Suggested Stabilizations

  • Replace fuzzy LLM scorers with deterministic analysis wherever possible: use AST or scripted checks for integration call order/signature differences, and synthesize inputs to compare actual side effects (all tied to the empty-list regression).
  • Convert critical behaviours (e.g., emitting a metric with value 0 for an empty batchItemFailures list) into explicit regression tests rather than relying on post-hoc logic/coverage judgements.
  • Tighten LLM prompts to reference concrete diff sections (wrapper call order, empty-list branch) so judges answer binary questions instead of offering broad narratives.
  • For checks, compute regressions mechanically via exit-code comparisons before involving any judge; treat pytest 0→1 as a hard fail and decide lint policy in code rather than letting models reinterpret flake8 failures.
  • Cache the agent diff once per run and share it across scorers to ensure consistent input; today each scorer re-derives git diff, which can shift contextual snippets.
  • Fail fast or rerun when an agent produces no diff (e.g., skipped GPT-5 codex run in benchmarks-sample-9) so aggregated results aren’t skewed by missing samples.
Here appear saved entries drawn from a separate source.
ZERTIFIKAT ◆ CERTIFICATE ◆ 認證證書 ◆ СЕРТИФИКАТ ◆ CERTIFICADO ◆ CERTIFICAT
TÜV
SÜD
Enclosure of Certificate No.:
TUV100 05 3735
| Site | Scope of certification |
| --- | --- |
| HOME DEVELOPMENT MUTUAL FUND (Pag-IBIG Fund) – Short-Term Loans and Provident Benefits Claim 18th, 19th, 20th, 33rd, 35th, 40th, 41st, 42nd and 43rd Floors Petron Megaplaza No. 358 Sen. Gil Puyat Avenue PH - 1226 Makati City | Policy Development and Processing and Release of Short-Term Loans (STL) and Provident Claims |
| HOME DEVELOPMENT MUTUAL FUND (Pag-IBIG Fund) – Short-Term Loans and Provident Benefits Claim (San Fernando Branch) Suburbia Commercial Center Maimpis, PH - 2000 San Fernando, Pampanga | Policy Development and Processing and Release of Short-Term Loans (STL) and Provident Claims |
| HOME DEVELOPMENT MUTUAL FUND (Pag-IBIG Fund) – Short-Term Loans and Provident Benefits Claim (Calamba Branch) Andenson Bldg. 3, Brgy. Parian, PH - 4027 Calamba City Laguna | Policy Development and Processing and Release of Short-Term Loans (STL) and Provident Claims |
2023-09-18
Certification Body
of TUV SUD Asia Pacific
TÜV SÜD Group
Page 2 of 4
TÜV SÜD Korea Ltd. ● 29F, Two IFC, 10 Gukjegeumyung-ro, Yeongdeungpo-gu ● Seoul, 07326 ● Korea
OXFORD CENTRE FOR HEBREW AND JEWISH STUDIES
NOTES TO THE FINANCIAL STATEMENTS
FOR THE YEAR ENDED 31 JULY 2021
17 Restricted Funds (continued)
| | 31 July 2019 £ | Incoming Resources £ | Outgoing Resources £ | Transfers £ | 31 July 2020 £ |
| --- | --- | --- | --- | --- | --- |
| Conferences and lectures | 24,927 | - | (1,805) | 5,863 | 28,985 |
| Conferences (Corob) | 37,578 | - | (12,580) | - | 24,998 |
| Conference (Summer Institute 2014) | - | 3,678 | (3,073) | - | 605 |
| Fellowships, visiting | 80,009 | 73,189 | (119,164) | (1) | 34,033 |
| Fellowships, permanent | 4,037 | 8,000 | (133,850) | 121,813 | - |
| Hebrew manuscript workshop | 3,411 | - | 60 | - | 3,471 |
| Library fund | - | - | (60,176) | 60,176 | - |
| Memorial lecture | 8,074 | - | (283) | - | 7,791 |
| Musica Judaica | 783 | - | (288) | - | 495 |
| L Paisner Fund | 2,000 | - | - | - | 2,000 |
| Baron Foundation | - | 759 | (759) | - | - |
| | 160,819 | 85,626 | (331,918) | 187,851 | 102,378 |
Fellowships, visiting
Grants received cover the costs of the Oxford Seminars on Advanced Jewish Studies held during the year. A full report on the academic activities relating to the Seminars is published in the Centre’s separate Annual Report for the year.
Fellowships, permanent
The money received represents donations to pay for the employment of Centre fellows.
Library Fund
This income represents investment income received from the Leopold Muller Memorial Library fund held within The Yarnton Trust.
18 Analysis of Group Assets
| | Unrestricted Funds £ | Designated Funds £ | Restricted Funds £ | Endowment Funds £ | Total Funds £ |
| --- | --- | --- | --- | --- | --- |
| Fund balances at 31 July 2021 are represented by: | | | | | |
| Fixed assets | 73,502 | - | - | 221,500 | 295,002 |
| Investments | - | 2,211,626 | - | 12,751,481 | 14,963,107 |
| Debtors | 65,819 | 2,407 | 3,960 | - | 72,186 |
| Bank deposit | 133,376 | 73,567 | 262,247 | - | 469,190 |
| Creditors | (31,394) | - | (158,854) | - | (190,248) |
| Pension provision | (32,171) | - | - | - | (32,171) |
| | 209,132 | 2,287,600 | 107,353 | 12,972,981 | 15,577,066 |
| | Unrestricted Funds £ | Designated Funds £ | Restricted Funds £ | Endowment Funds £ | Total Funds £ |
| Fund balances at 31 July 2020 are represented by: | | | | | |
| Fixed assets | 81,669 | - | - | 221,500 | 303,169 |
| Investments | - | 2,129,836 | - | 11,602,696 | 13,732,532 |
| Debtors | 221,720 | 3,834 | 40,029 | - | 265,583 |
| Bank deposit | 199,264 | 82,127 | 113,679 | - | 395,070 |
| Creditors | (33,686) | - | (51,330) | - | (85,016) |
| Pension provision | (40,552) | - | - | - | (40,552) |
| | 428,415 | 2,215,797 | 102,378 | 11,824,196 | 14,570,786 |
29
benchmarks-sample-1.json (final score 0.111)

  • Logic-equivalence: candidate stops emitting the metric for an empty batchItemFailures list; reference emits value 0. All judges (claude-4.5, gpt-5-codex, kimi) failed it. (benchmarks-sample-1.json:228)
  • Integration-points: wrapper call moved later in _after, arguments swapped to (context, response); gpt-5-codex and kimi scored 0 while claude-4.5 occasionally passed similar diffs. (benchmarks-sample-1.json:80-100)
  • Test-coverage: empty-list test now asserts assert_not_called() instead of assert_called_once_with(..., 0). (benchmarks-sample-1.json:300)
  • Checks: pytest regressed with eight failing TestBatchItemFailuresMetric cases. (benchmarks-sample-1.json:320-339)

benchmarks-sample-4.json (final score 0.322)

  • Logic-equivalence: same empty-list regression; all judges failed it. (benchmarks-sample-4.json:228-244)
  • Integration-points: claude-4.5 passed while gpt-5-codex and kimi failed, yielding the 0.666 average as the call moved relative to extract_http_status_code_tag. (benchmarks-sample-4.json:248-272)
  • Test-coverage: empty-list assertion mismatch (no metric vs value 0) flagged by all three judges. (benchmarks-sample-4.json:300-302)
  • Checks: pytest stayed green; run completed successfully.

benchmarks-sample-8.json (final score 0.211)

  • Integration-points: import moved to module level, call executes later, arguments reversed; gpt-5-codex and kimi failed it while claude-4.5 has passed similar diffs elsewhere. (benchmarks-sample-8.json:86-100)
  • Test-coverage: empty-list test asserts the metric is not called, conflicting with reference; gpt-5-codex and kimi downgraded the run. (benchmarks-sample-8.json:300-302)
  • Logic-equivalence averaged 0.0 because gpt-5-codex and kimi treated the empty-list change as a regression while claude-4.5 passed it in this run. (benchmarks-sample-8.json:228-244)

benchmarks-sample-9.json (final score 0.211)

  • Only claude run recorded; GPT-5 run produced no diff and was skipped (expected behaviour when finalizeAgentChanges finds nothing to commit).
  • Logic-equivalence: candidate added if failure_count == 0: return, removing the empty-list metric; claude-4.5, gpt-5-codex, and kimi all scored 0. (benchmarks-sample-9.json:57-72)
  • Test-coverage: same empty-list assertion mismatch and missing wrapper scenario flagged by gpt-5-codex and kimi. (benchmarks-sample-9.json:121-130)
  • Checks: pytest stayed passing with additional tests; flake8 remained in its baseline failing state for every judge.

Overall, every low score stems from deliberate behavioural changes (primarily skipping the empty-list metric) or integration shifts, not from agent crashes.